EXERCISE DETAILS: Nothing but a number is expected: the count of lines in the data below that include "Table".

═══ SOURCE RECORDS

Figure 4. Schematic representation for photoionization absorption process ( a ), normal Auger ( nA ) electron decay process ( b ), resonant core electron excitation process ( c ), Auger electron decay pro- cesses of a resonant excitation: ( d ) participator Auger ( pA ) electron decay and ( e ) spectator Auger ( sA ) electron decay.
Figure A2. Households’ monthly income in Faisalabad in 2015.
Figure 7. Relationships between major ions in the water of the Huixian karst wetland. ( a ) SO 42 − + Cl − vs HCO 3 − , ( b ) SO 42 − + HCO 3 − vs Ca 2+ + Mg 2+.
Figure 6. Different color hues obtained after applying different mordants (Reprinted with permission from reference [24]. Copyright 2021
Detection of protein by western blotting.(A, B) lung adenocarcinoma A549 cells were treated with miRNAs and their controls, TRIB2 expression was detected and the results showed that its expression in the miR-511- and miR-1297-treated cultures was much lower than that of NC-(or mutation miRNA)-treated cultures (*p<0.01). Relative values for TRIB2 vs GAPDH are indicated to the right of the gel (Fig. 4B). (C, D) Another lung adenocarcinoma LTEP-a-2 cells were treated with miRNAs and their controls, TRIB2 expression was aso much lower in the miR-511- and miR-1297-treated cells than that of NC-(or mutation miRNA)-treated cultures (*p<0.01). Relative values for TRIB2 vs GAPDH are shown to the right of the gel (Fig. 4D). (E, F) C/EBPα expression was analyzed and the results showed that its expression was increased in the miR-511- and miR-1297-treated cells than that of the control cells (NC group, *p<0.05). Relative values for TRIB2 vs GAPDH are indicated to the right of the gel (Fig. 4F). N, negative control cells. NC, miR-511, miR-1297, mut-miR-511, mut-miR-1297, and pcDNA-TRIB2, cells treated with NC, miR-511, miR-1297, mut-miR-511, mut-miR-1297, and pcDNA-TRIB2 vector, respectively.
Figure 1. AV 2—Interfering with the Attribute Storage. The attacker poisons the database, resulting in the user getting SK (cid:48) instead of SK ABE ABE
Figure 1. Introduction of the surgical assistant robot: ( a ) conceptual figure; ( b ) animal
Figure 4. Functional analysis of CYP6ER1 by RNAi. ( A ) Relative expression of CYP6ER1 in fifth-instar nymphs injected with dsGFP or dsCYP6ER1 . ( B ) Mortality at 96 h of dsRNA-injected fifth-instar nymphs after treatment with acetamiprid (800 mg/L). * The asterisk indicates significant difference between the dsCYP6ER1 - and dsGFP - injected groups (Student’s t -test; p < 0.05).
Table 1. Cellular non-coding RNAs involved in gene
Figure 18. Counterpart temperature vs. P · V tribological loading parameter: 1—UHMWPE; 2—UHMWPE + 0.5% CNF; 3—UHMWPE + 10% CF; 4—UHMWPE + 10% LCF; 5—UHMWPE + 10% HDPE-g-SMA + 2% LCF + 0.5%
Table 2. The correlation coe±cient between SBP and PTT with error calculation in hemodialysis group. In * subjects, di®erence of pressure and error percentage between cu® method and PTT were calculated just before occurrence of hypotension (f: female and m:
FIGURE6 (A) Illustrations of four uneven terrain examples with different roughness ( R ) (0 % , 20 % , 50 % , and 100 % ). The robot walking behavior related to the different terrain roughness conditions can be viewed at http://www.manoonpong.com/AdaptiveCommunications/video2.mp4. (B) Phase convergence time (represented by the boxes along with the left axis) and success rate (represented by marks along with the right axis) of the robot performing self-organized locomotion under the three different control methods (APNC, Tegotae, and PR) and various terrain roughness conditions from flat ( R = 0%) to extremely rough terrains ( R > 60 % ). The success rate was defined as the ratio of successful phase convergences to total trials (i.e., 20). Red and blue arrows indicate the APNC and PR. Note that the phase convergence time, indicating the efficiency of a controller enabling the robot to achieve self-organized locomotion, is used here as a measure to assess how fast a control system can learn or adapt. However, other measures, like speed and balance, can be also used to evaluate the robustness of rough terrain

══════

EXPECTED ANSWER: 2